## Problem
Give the listing again word for word. Skip the pictures.

---*---

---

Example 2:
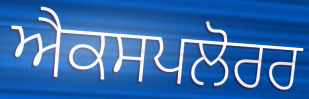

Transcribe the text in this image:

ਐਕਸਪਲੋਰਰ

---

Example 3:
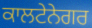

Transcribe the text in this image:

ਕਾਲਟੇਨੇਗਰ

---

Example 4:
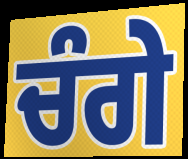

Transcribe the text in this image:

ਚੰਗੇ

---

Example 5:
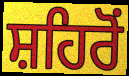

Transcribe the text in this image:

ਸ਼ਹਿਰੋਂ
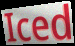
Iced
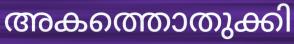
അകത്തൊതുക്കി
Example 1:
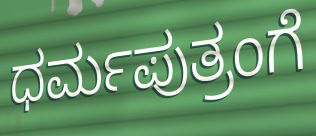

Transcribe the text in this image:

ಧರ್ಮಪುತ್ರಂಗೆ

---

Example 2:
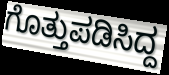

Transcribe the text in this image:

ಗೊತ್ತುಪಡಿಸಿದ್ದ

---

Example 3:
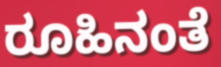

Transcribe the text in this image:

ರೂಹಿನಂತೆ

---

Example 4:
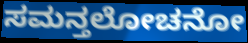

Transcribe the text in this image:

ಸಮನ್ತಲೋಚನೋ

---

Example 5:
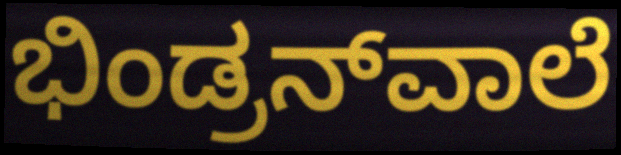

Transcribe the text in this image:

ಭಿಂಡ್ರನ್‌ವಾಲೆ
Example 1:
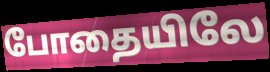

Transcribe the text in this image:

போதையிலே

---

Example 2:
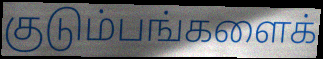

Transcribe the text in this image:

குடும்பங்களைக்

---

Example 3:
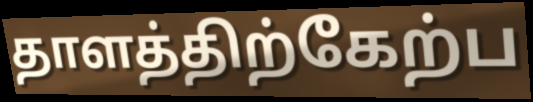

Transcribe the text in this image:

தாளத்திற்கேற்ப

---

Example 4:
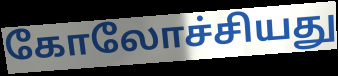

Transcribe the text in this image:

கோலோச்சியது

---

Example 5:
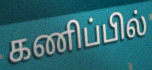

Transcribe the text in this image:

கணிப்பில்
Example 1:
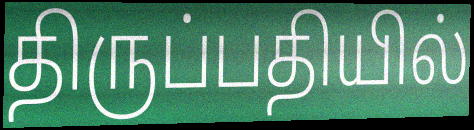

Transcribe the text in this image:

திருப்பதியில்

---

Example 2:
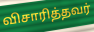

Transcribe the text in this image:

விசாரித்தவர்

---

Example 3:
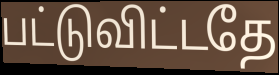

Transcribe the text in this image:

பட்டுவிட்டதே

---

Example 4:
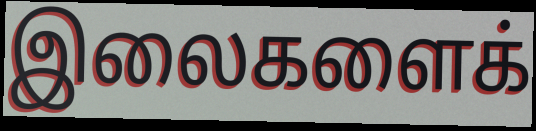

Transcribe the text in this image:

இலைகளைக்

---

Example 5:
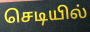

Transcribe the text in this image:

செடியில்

---*---

## Answer box
---

Example 2:

Transcribe the text in this image:

ਐਕਸਪਲੋਰਰ

---

Example 3:

Transcribe the text in this image:

ਕਾਲਟੇਨੇਗਰ

---

Example 4:

Transcribe the text in this image:

ਚੰਗੇ

---

Example 5:

Transcribe the text in this image:

ਸ਼ਹਿਰੋਂ
Iced
അകത്തൊതുക്കി
Example 1:

Transcribe the text in this image:

ಧರ್ಮಪುತ್ರಂಗೆ

---

Example 2:

Transcribe the text in this image:

ಗೊತ್ತುಪಡಿಸಿದ್ದ

---

Example 3:

Transcribe the text in this image:

ರೂಹಿನಂತೆ

---

Example 4:

Transcribe the text in this image:

ಸಮನ್ತಲೋಚನೋ

---

Example 5:

Transcribe the text in this image:

ಭಿಂಡ್ರನ್‌ವಾಲೆ
Example 1:

Transcribe the text in this image:

போதையிலே

---

Example 2:

Transcribe the text in this image:

குடும்பங்களைக்

---

Example 3:

Transcribe the text in this image:

தாளத்திற்கேற்ப

---

Example 4:

Transcribe the text in this image:

கோலோச்சியது

---

Example 5:

Transcribe the text in this image:

கணிப்பில்
Example 1:

Transcribe the text in this image:

திருப்பதியில்

---

Example 2:

Transcribe the text in this image:

விசாரித்தவர்

---

Example 3:

Transcribe the text in this image:

பட்டுவிட்டதே

---

Example 4:

Transcribe the text in this image:

இலைகளைக்

---

Example 5:

Transcribe the text in this image:

செடியில்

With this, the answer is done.